BCLI Calls for Reforms to Address Unfair Contracts
September 28, 2011
BY Alison Taylor
28 September 2011—The British Columbia Law Institute has published today its Report on Proposals for Unfair Contracts Relief. The report recommends that British Columbia enact a Contract Fairness Act to consolidate and modernize the leading concepts that contract law deploys against contractual unfairness.
“The current law on contractual unfairness is largely found in court cases and this body of precedent contains needless complexities, gaps, and uncertainties,” noted committee chair Prof. Joost Blom, QC. “The time is ripe to address these issues and make the law more certain and accessible by enacting legislation.”
The proposed Contract Fairness Act will clarify vexing ambiguities in the application of unconscionability, duress, and undue influence, create a framework for integrating those concepts, provide for a duty of good faith in the performance of contracts and supply a definition of “good faith,” and address concerns about remedies for misrepresentation.
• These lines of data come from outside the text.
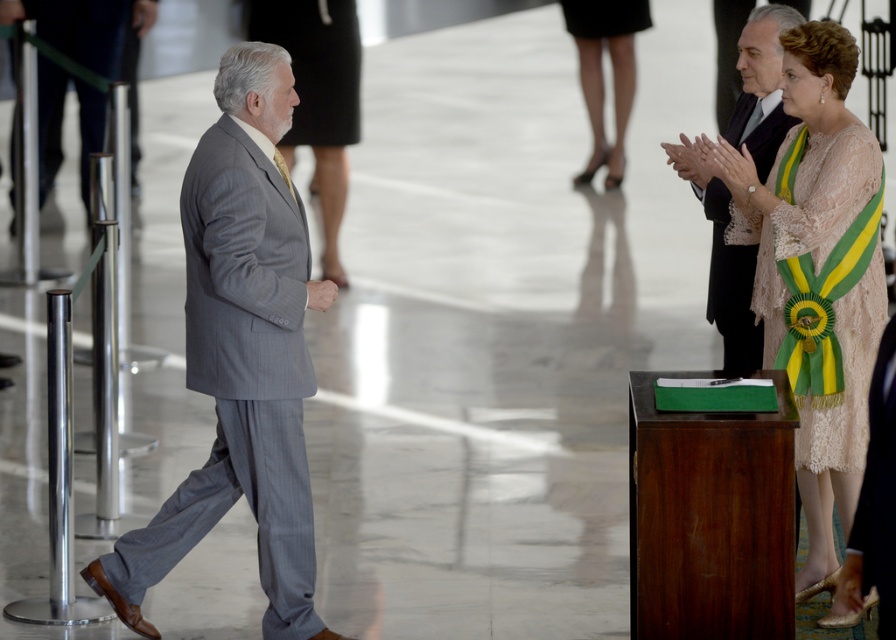
Question: Does lace dress at right lie behind black leather shoes at upper center?

Choices:
 (A) yes
 (B) no

Answer: (B)

Question: Which point is farther to the camera?

Choices:
 (A) matte black dress at center
 (B) black satin suit at right

Answer: (A)

Question: Among these points, which one is farthest from the camera?

Choices:
 (A) (252, 410)
 (B) (340, 10)
 (C) (807, 506)

Answer: (B)

Question: Is black satin suit at right above black leather shoes at upper center?

Choices:
 (A) yes
 (B) no

Answer: (B)

Question: Is lace dress at right thinner than black satin suit at right?

Choices:
 (A) no
 (B) yes

Answer: (A)

Question: Considering the real-world distances, which object is closest to the matte black dress at upper center?

Choices:
 (A) black satin suit at right
 (B) gray pinstripe suit at left

Answer: (A)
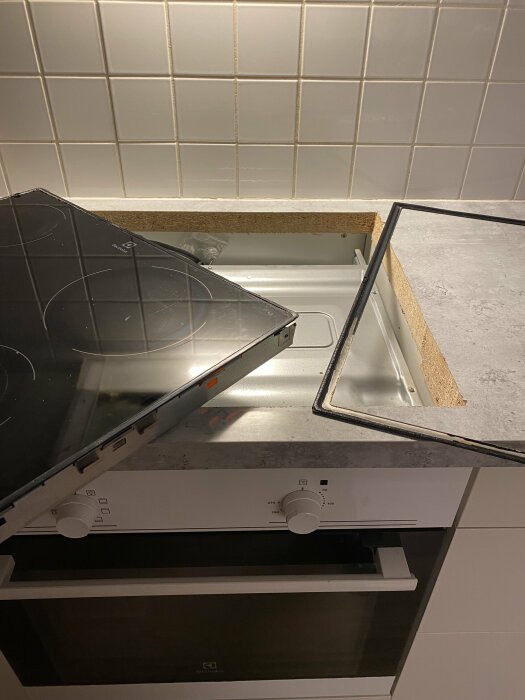
Locate an element on the screen. oven door is located at coordinates (325, 631), (319, 678).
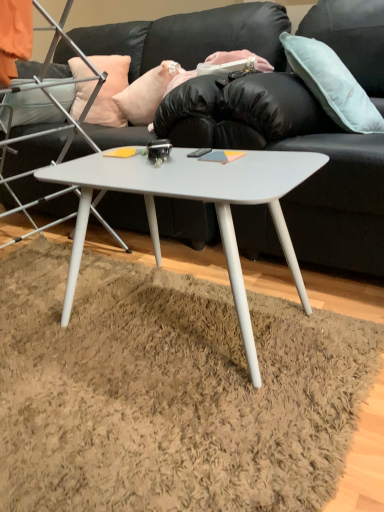
You are a GUI agent. You are given a task and a screenshot of the screen. Output one action in this format:
    pyautogui.click(x=<x>, y=<y>)
    Task: Click on the white matte chair at center
    The width and height of the screenshot is (384, 512).
    Given the screenshot: What is the action you would take?
    pyautogui.click(x=51, y=128)

What is the approximate width of white matte chair at center?

27.33 inches.

Describe the element at coordinates (264, 124) in the screenshot. The width and height of the screenshot is (384, 512). I see `black leather couch at center` at that location.

This screenshot has height=512, width=384. I want to click on pink fabric pillow at upper center, the second pillow when ordered from right to left, so click(146, 93).

In order to face peach fabric pillow at upper left, the 1th pillow in the left-to-right sequence, should I rotate leftwards or rightwards?

You should rotate left by 11.701 degrees.

The width and height of the screenshot is (384, 512). I want to click on peach fabric pillow at upper left, arranged as the third pillow when viewed from the right, so click(x=109, y=90).

This screenshot has width=384, height=512. Identify the location of white matte chair at center. (51, 128).

Can you confirm if black leather couch at center is taller than light blue fabric pillow at upper right, which is counted as the 3th pillow, starting from the left?

Indeed, black leather couch at center has a greater height compared to light blue fabric pillow at upper right, which is counted as the 3th pillow, starting from the left.

Find the location of a particular element. pillow that is the 3rd one above the black leather couch at center (from a real-world perspective) is located at coordinates (332, 84).

Does black leather couch at center touch light blue fabric pillow at upper right, the first pillow when ordered from right to left?

No, black leather couch at center is not next to light blue fabric pillow at upper right, the first pillow when ordered from right to left.

In the image, there is a pink fabric pillow at upper center, acting as the 2th pillow starting from the left. Where is `pillow above it (from the image's perspective)`? This screenshot has height=512, width=384. pillow above it (from the image's perspective) is located at coordinates (109, 90).

In the scene shown: Is peach fabric pillow at upper left, arranged as the third pillow when viewed from the right, further to camera compared to pink fabric pillow at upper center, the second pillow when ordered from right to left?

Yes, peach fabric pillow at upper left, arranged as the third pillow when viewed from the right, is further from the viewer.

Would you say pink fabric pillow at upper center, acting as the 2th pillow starting from the left, is part of peach fabric pillow at upper left, the 1th pillow in the left-to-right sequence,'s contents?

No, pink fabric pillow at upper center, acting as the 2th pillow starting from the left, is not a part of peach fabric pillow at upper left, the 1th pillow in the left-to-right sequence.

Is point (113, 82) positioned in front of point (165, 77)?

No, it is behind (165, 77).

What's the angular difference between peach fabric pillow at upper left, the 1th pillow in the left-to-right sequence, and white matte chair at center's facing directions?

The angle between the facing direction of peach fabric pillow at upper left, the 1th pillow in the left-to-right sequence, and the facing direction of white matte chair at center is 18.3 degrees.

From a real-world perspective, is peach fabric pillow at upper left, arranged as the third pillow when viewed from the right, under white matte chair at center?

No, from a real-world perspective, peach fabric pillow at upper left, arranged as the third pillow when viewed from the right, is not under white matte chair at center.

Considering the sizes of objects peach fabric pillow at upper left, arranged as the third pillow when viewed from the right, and white matte chair at center in the image provided, who is taller, peach fabric pillow at upper left, arranged as the third pillow when viewed from the right, or white matte chair at center?

white matte chair at center is taller.

Is peach fabric pillow at upper left, the 1th pillow in the left-to-right sequence, at the right side of white matte chair at center?

Yes, peach fabric pillow at upper left, the 1th pillow in the left-to-right sequence, is to the right of white matte chair at center.

Which object is thinner, white matte chair at center or peach fabric pillow at upper left, arranged as the third pillow when viewed from the right?

peach fabric pillow at upper left, arranged as the third pillow when viewed from the right.

Which object is positioned more to the right, white matte chair at center or peach fabric pillow at upper left, the 1th pillow in the left-to-right sequence?

From the viewer's perspective, peach fabric pillow at upper left, the 1th pillow in the left-to-right sequence, appears more on the right side.

From a real-world perspective, which object stands above the other?

peach fabric pillow at upper left, arranged as the third pillow when viewed from the right, from a real-world perspective.

What's the angular difference between white matte chair at center and peach fabric pillow at upper left, arranged as the third pillow when viewed from the right,'s facing directions?

white matte chair at center and peach fabric pillow at upper left, arranged as the third pillow when viewed from the right, are facing 18.3 degrees away from each other.

From a real-world perspective, is peach fabric pillow at upper left, arranged as the third pillow when viewed from the right, located higher than light blue fabric pillow at upper right, the first pillow when ordered from right to left?

No, from a real-world perspective, peach fabric pillow at upper left, arranged as the third pillow when viewed from the right, is not over light blue fabric pillow at upper right, the first pillow when ordered from right to left

Is point (71, 61) farther from camera compared to point (306, 61)?

That is True.

Could you tell me if peach fabric pillow at upper left, arranged as the third pillow when viewed from the right, is turned towards light blue fabric pillow at upper right, the first pillow when ordered from right to left?

No, peach fabric pillow at upper left, arranged as the third pillow when viewed from the right, is not turned towards light blue fabric pillow at upper right, the first pillow when ordered from right to left.

From the image's perspective, who appears lower, white matte coffee table at center or light blue fabric pillow at upper right, which is counted as the 3th pillow, starting from the left?

From the image's view, white matte coffee table at center is below.

Based on the photo, which object is positioned more to the left, white matte coffee table at center or light blue fabric pillow at upper right, which is counted as the 3th pillow, starting from the left?

white matte coffee table at center.

Does white matte coffee table at center have a larger size compared to light blue fabric pillow at upper right, which is counted as the 3th pillow, starting from the left?

Indeed, white matte coffee table at center has a larger size compared to light blue fabric pillow at upper right, which is counted as the 3th pillow, starting from the left.

From the image's perspective, count 1st pillows upward from the white matte coffee table at center and point to it. Please provide its 2D coordinates.

[(332, 84)]

Is white matte chair at center oriented towards white matte coffee table at center?

No.

Who is bigger, white matte chair at center or white matte coffee table at center?

Bigger between the two is white matte chair at center.

From the image's perspective, which object appears higher, white matte chair at center or white matte coffee table at center?

white matte chair at center is shown above in the image.

From a real-world perspective, does white matte chair at center sit lower than white matte coffee table at center?

Actually, white matte chair at center is physically above white matte coffee table at center in the real world.

This screenshot has width=384, height=512. I want to click on studio couch above the light blue fabric pillow at upper right, which is counted as the 3th pillow, starting from the left (from the image's perspective), so click(x=264, y=124).

From the peach fabric pillow at upper left, arranged as the third pillow when viewed from the right, count 1st pillows forward and point to it. Please provide its 2D coordinates.

[(146, 93)]

From the image, which object appears to be nearer to pink fabric pillow at upper center, acting as the 2th pillow starting from the left, white matte chair at center or light blue fabric pillow at upper right, the first pillow when ordered from right to left?

white matte chair at center is closer to pink fabric pillow at upper center, acting as the 2th pillow starting from the left.

Based on the photo, when comparing their distances from pink fabric pillow at upper center, acting as the 2th pillow starting from the left, does light blue fabric pillow at upper right, which is counted as the 3th pillow, starting from the left, or black leather couch at center seem further?

Among the two, light blue fabric pillow at upper right, which is counted as the 3th pillow, starting from the left, is located further to pink fabric pillow at upper center, acting as the 2th pillow starting from the left.

From the image, which object appears to be farther from black leather couch at center, light blue fabric pillow at upper right, the first pillow when ordered from right to left, or peach fabric pillow at upper left, arranged as the third pillow when viewed from the right?

peach fabric pillow at upper left, arranged as the third pillow when viewed from the right, is further to black leather couch at center.

Estimate the real-world distances between objects in this image. Which object is closer to white matte coffee table at center, white matte chair at center or black leather couch at center?

black leather couch at center.

Estimate the real-world distances between objects in this image. Which object is closer to pink fabric pillow at upper center, acting as the 2th pillow starting from the left, peach fabric pillow at upper left, the 1th pillow in the left-to-right sequence, or light blue fabric pillow at upper right, which is counted as the 3th pillow, starting from the left?

Based on the image, peach fabric pillow at upper left, the 1th pillow in the left-to-right sequence, appears to be nearer to pink fabric pillow at upper center, acting as the 2th pillow starting from the left.

Considering their positions, is black leather couch at center positioned further to peach fabric pillow at upper left, the 1th pillow in the left-to-right sequence, than light blue fabric pillow at upper right, the first pillow when ordered from right to left?

light blue fabric pillow at upper right, the first pillow when ordered from right to left, lies further to peach fabric pillow at upper left, the 1th pillow in the left-to-right sequence, than the other object.

Based on their spatial positions, is peach fabric pillow at upper left, arranged as the third pillow when viewed from the right, or light blue fabric pillow at upper right, which is counted as the 3th pillow, starting from the left, further from white matte chair at center?

light blue fabric pillow at upper right, which is counted as the 3th pillow, starting from the left, is further to white matte chair at center.

Looking at the image, which one is located further to light blue fabric pillow at upper right, which is counted as the 3th pillow, starting from the left, white matte coffee table at center or pink fabric pillow at upper center, the second pillow when ordered from right to left?

The object further to light blue fabric pillow at upper right, which is counted as the 3th pillow, starting from the left, is pink fabric pillow at upper center, the second pillow when ordered from right to left.

The image size is (384, 512). Find the location of `pillow between black leather couch at center and light blue fabric pillow at upper right, which is counted as the 3th pillow, starting from the left`. pillow between black leather couch at center and light blue fabric pillow at upper right, which is counted as the 3th pillow, starting from the left is located at coordinates (146, 93).

Where is `studio couch located between peach fabric pillow at upper left, arranged as the third pillow when viewed from the right, and light blue fabric pillow at upper right, the first pillow when ordered from right to left, in the left-right direction`? The height and width of the screenshot is (512, 384). studio couch located between peach fabric pillow at upper left, arranged as the third pillow when viewed from the right, and light blue fabric pillow at upper right, the first pillow when ordered from right to left, in the left-right direction is located at coordinates pos(264,124).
The Report on Proposals for Unfair Contracts Relief is the culmination of a major, two-year law-reform project that has been generously funded by the Law Foundation of British Columbia.
Copies of the report and two backgrounders summarizing its contents and main arguments are all available for downloading at no charge on the Unfair Contracts Relief project page.
The British Columbia Law Institute strives to be a leader in law reform by carrying out the best in scholarly law-reform research and writing and the best in outreach relating to law reform.